→ **TEXTO EM ESTUDO**
++++++
Sem surpresa, portanto, ao final de 2009 e início de 2010, uma nova estratégia para lidar com a China começou a ganhar força no Ocidente. Essa abordagem propunha uma conduta mais rígida, incluindo aproximação com países da região da Ásia-Pacífico que se sentissem desconfortáveis com o crescente poder chinês. Liderado pelos Estados Unidos de Obama e seus aliados, naquela época, esses movimentos se tornariam conhecidos como a política do "pivô para a Ásia". Tratava-se de um novo enfoque diplomático, militar e econômico visando construir um "reequilíbrio" para aquela região do mundo, à luz dos interesses das potências estabelecidas.

Na prática, assistimos, desde então, uma série de medidas tomarem forma: a tentativa de esvaziar fóruns liderados pela China, fortalecendo estruturas regionais alternativas (ASEAN versus East Asia Summit e aproximações da APEC); o aumento do número de visitas diplomáticas, principalmente norte-americanas, à região; a criação de fóruns específicos com países chave no entorno da China; a ampliação do envio de ajuda externa; o reforço de laços de defesa entre os Estados Unidos e outros países em toda a região; e a tentativa de promover o livre comércio e o investimento internacional por meio de acordos, como era o caso do TPP (descontinuado pela gestão Trump).

Desde que passou a figurar no discurso oficial, o "pivô para a Ásia" é cercado de muita polêmica e de inúmeras críticas. A implementação dessa visão esbarrou em várias dificuldades concretas. Encontrou limites na "super extensão imperial" dos Estados Unidos, para usar uma expressão típica de Paul Kennedy, e serviu para agravar inseguranças de países da região e alimentar certa agressividade por parte dos próprios chineses.

À luz dos conflitos que se impõem agora no início de uma nova década do século XXI, essa estratégia também parece falha por ter se mantido centrada quase que exclusivamente na China, menosprezando o papel da Rússia naquela região do mundo, e tudo o que implica a defesa dos interesses do Kremlin.

A política externa russa está pautada, claro, em buscar a modernização econômica, bem como garantir a segurança nacional, a soberania e a integridade territorial (com foco em conter a expansão da OTAN), mas, mais do que isso, é explícita em anunciar a consolidação da Federação Russa como um centro de influência no mundo atual.

A Rússia optou por abraçar a multipolaridade e apoiar-se nela para defender uma ideia conveniente ao governo Putin: que existem múltiplos modelos de desenvolvimento e de organização política, e que, portanto, é possível reconhecer diversas formas de se exercer liderança e legitimidade. Com isso, apesar das rivalidades pontuais, encontra na China um curioso aliado contra a agenda do Ocidente.

Há inúmeras "Ásias". "Ásias" que coexistem - disso já sabemos. Trata-se de uma região extensa e de características variadas. Inclui, em si, boa parte das contradições de nosso mundo contemporâneo, em que convivem a lógica da velha geopolítica e dos novos negócios, das potências "submergentes" e das "emergentes", como têm sempre dito os especialistas. Para todas elas, parece simplista pensar que a solução do Ocidente esteja em um "pivô" pautado no "todos contra um". Reconhecer a complexidade da região é parte importante do processo de definir meios para lidar com ela. A Rússia está aí para relembrar a todos dessa lição.
++++++
→ **EXTRATO DE DADOS**
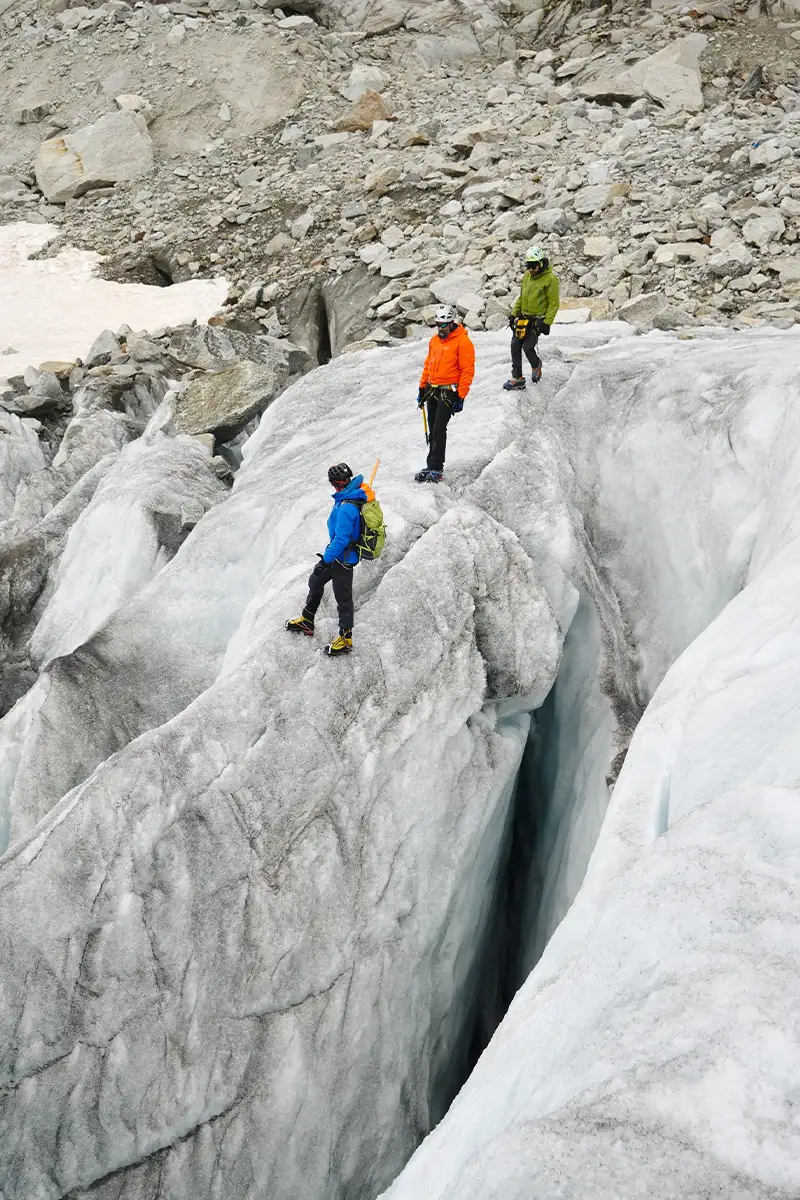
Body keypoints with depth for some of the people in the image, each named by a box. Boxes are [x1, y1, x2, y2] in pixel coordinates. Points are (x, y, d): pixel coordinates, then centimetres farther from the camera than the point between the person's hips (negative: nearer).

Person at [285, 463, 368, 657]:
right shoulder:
++++++
→ **INSTRUÇÕES DE TRABALHO**
1. Reescreva o trecho do texto sobre o pivô para a Ásia que começa em "A política externa" e termina em "no mundo atual.", trocando "OTAN" por "Aliança Atlântica".
2. Responda, com base no texto sobre o pivô para a Ásia:
(a) Em que período a nova estratégia para lidar com a China começou a ganhar força no Ocidente?
(b) Qual acordo foi descontinuado pela gestão Trump?
(c) De quem é a expressão "super extensão imperial"?

→ **RESPOSTAS ÀS TAREFAS**
1.
A política externa russa está pautada, claro, em buscar a modernização econômica, bem como garantir a segurança nacional, a soberania e a integridade territorial (com foco em conter a expansão da Aliança Atlântica), mas, mais do que isso, é explícita em anunciar a consolidação da Federação Russa como um centro de influência no mundo atual.

2.
(a) Ao final de 2009 e início de 2010.
(b) O TPP.
(c) De Paul Kennedy.